Models are doubling in performance every seven months, creating a dilemma: invest now in approaches that may soon be obsolete, or wait and fall behind competitors. Iberia Airlines already deploys over 10 AI agents across all operations.
AWS VP and Chief Evangelist Jeff Barr highlighted the efficiency gains from agentic AI, noting: "The agents don't take holidays and they don't take coffee breaks. You can start building several different research projects or solutions in parallel."
The Skills Paradox
The skills gap isn't what most expect. Barr countered the fear that automation would lead to developer job losses.
"We actually see that historically, when there's a new technology change like this, it ends up needing more people rather than less," Barr explained. "In almost every other historical situation I've seen... every time we've said here's something that makes development more accessible, it ultimately results in more people coming into the field and more productivity."
He noted that customers are not seeking smaller teams, but teams with amplified capabilities.
"We now have the power and the resources to do more things with the teams that we have," he quoted customers as saying.
As the need for coordination and diverse separate skills shrinks, teams can move into new business areas they previously lacked the resources to pursue.
Rather than mastering programming languages, workers need to learn to collaborate with AI systems—a fundamentally different skill from traditional coding.

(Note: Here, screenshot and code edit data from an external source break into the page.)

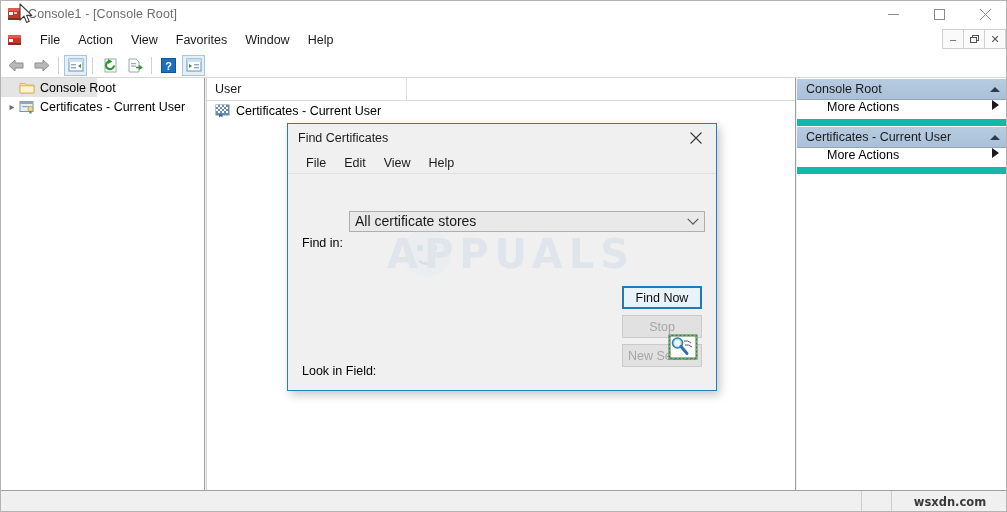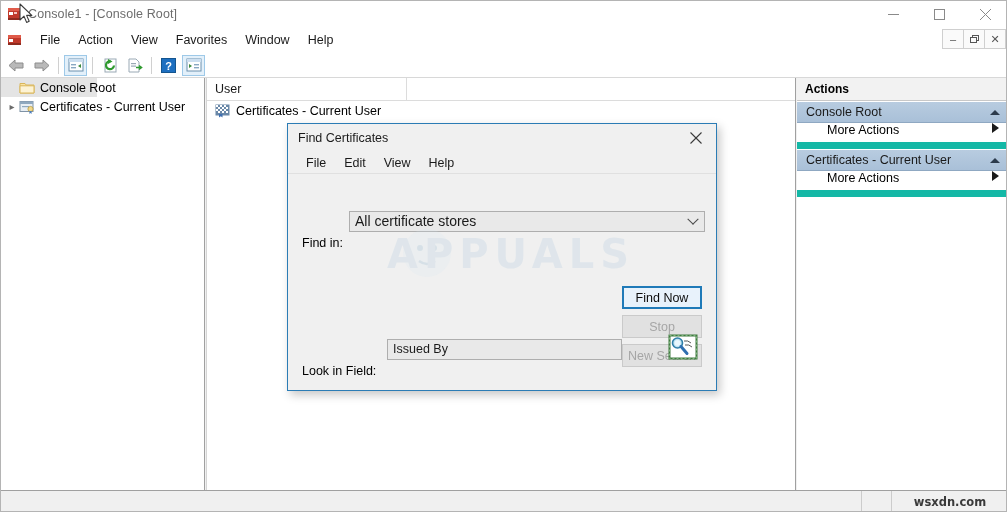--- a/index.html
+++ b/index.html
@@ -530,21 +530,20 @@
                 <rect x="11" y="7" width="2" height="2"></rect>
             </g>
             <path d="M4 10 L4 13.5 L5.8 12.3 L7.5 13.5 L7.5 10 Z" fill="#3f6fb0"></path>
           </svg>
         </span>
         <span>Certificates - Current User</span>
       </div>
     </div>
 
     <div class="pane-actions">
-      <div class="act-title">Actions</div>
 
       <div class="act-group">
         <span>Console Root</span>
         <span class="caret-up"></span>
       </div>
       <div class="act-row">
         <span>More Actions</span>
         <span class="caret-right"></span>
       </div>
 
@@ -588,24 +587,20 @@
         <span class="lbl lbl-findin">Find in:</span>
         <div class="combo">
           <span>All certificate stores</span>
           <span class="chev"></span>
         </div>
       </div>
 
 
       <div class="row-lookin">
         <span class="lbl lbl-contains">Look in Field:</span>
-        <div class="combo-small">
-          <span>Issued By</span>
-          <span class="chev"></span>
-        </div>
       </div>
 
       <div class="btn-col">
         <div class="dlg-btn primary">Find Now</div>
         <div class="dlg-btn disabled">Stop</div>
         <div class="dlg-btn disabled">New Search</div>
       </div>
 
       <div class="result-icon">
         <svg width="30" height="26" viewBox="0 0 30 26">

"The better you are at instructing an agent, the better your agent will be," Singh explained. The most valuable skill isn't coding syntax but breaking down complex business problems into clear requirements.
This represents a profound shift from writing code to writing specifications.
"It's less important to become an expert in Java, but understanding how software works, learning how to write prompts that create good requirements—that's going to make you effective," Singh said.
"You have to give examples, good examples, to AI. You have to correct the AI operation," Bukovec explained, emphasizing the importance of learning to work alongside AI tools rather than simply letting them complete tasks.
For workers facing this technological shift, the advice was stark: "It's better to get on board and start upskilling so that we're prepared for tomorrow and not get caught without preparation when automation comes," Elaprolu said.
The Resource Question
For Thai SMEs without large technical teams, AWS suggests contacting account teams for architectural planning or co-development support. The company operates upskilling programmes in Thailand, though specific details weren't provided. The Bangkok region provides data sovereignty for Thai citizen data.
But this raises questions about accessibility. If successful AI deployment requires methodology consultants, solutions architects, and innovation centre partnerships, how realistic is adoption for mid-market Thai companies already stretched thin?
The underlying message was clear: technology exists, methodology is proven, support infrastructure is available. What matters is execution—and resources.
For Thai businesses, the question isn't whether AI will transform their industries, but whether they'll be amongst the 65% who successfully deploy it, or the remainder stuck in pilot projects that never deliver value.
The difference comes down to working backwards from business outcomes, consolidating data, testing in real conditions, planning for scale, and allocating proper resources.
These are simple principles that separate success from expensive failure—if companies can afford to implement them properly.